C’est cette nuit-là que s’était fait le bouleversement complet de son âme, et qu’elle avait commencé à devenir ce qu’elle était désormais devenue. C’est cette nuit-là qu’elle avait cessé de croire en Dieu. Jusqu’alors elle avait cru en Dieu, et elle avait cru que les autres y croyaient ; mais, cette nuit-là, elle s’était dit qu’il n’y avait pas de Dieu, que personne n’y croyait, et que tous ceux qui parlaient de Dieu et de ses lois n’avaient d’autre objet que de la tromper. Cet homme qu’elle aimait, et qui l’avait aimée aussi, et qui l’avait séduite et abandonnée, elle savait qu’il était le meilleur de tous. Les autres étaient pires encore ! Et tout ce qui était arrivé dans la suite à Katucha avait fortifié en elle cette conviction. Les tantes de Nekhludov, ces vieilles dames confites en dévotion, l’avaient chassée le jour où elle n’avait plus été en état de travailler autant que par le passé. Des personnes diverses à qui elle avait eu affaire ensuite, les unes, — les femmes surtout, — n’avaient vu en elle que de l’argent à gagner, les autres, — les hommes, depuis le stanovoï jusqu’aux gardiens de la prison, — n’avaient vu en elle que la satisfaction de leurs instincts sensuels. Il n’y avait personne au monde qui s’inquiétât d’autre chose que de satisfaire ses instincts. C’est ce qu’avait achevé de faire comprendre à Katucha le vieil homme de lettres dont elle avait été autrefois la maîtresse : celui-là lui avait ouvertement déclaré que la satisfaction des instincts sensuels était l’unique sagesse, l’unique beauté de la vie.

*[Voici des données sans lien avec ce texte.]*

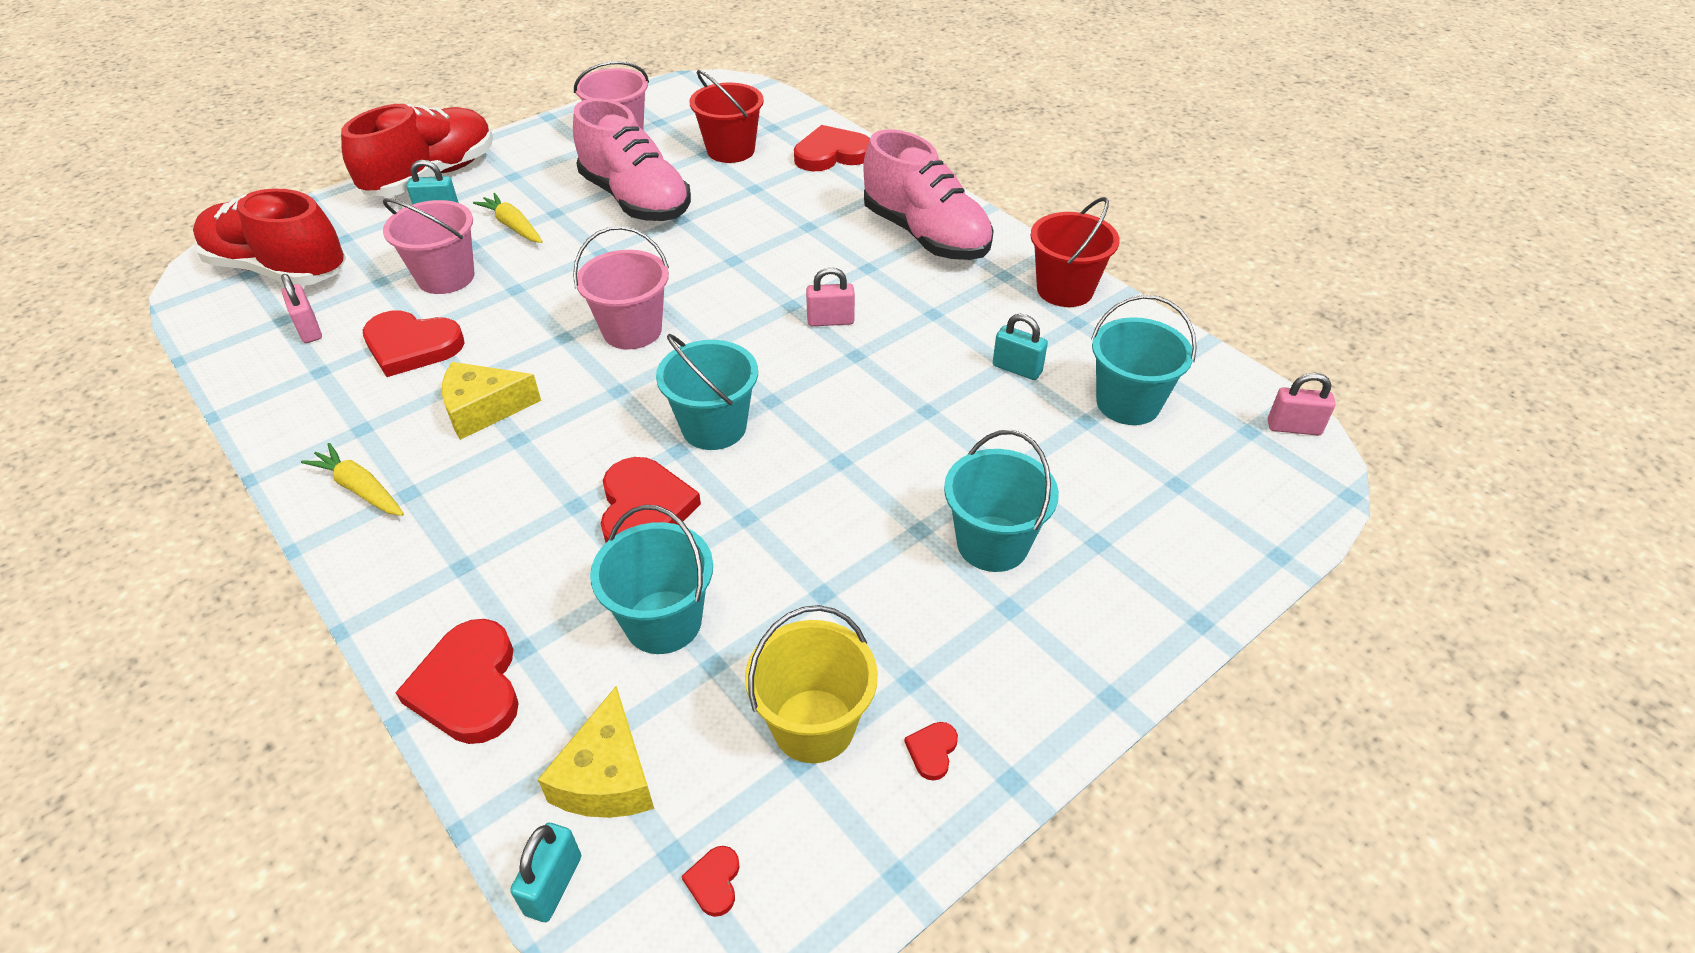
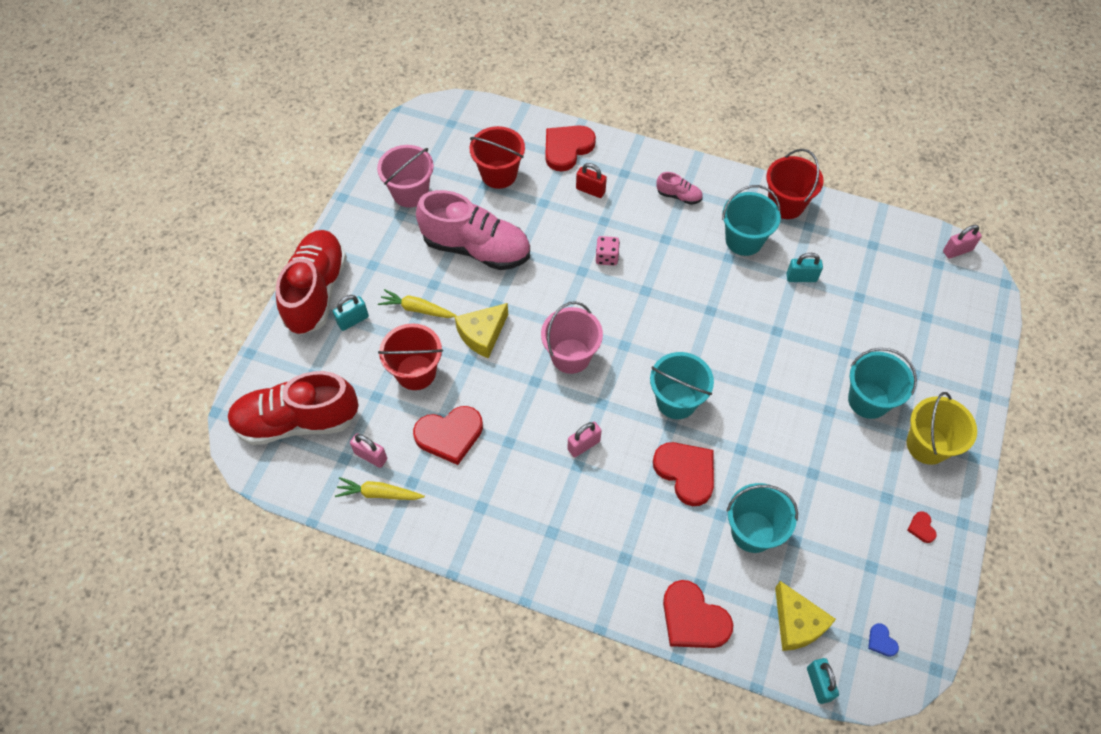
camera: 30 degrees left, 15 degrees up
yellow carrot [301,443,404,516] -> yellow carrot moved to [335,477,425,500]
pink bucket [383,198,474,294] -> red bucket [378,323,443,390]
yellow cheese [442,362,541,440] -> yellow cheese moved to [455,303,508,358]
red heart [682,846,740,917] -> blue heart [868,623,899,657]
yellow bucket [745,605,878,763] -> yellow bucket moved to [907,392,977,465]
pink padlock [806,267,855,326] -> pink padlock moved to [567,422,602,457]
pink shoe [863,129,994,260] -> pink shoe [656,172,703,205], size x0.42
turquoise bucket [1091,295,1197,425] -> turquoise bucket moved to [722,185,781,256]
none -> red padlock [576,163,607,198]
none -> pink dice [596,236,620,266]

Personne au monde ne vivait que pour soi, et tout ce qu’on disait de Dieu et du bien n’était que duperie ! Voilà ce que pensait la Maslova ; et quand, par aventure, la question se présentait à elle de savoir pourquoi tout, dans le monde, était si mal arrangé et pourquoi les hommes ne faisaient que se tourmenter les uns les autres au lieu de jouir en paix de la vie, elle se hâtait de repousser cette question importune. Une cigarette, un verre d’eau-de-vie, et de nouveau elle se sentait rassurée.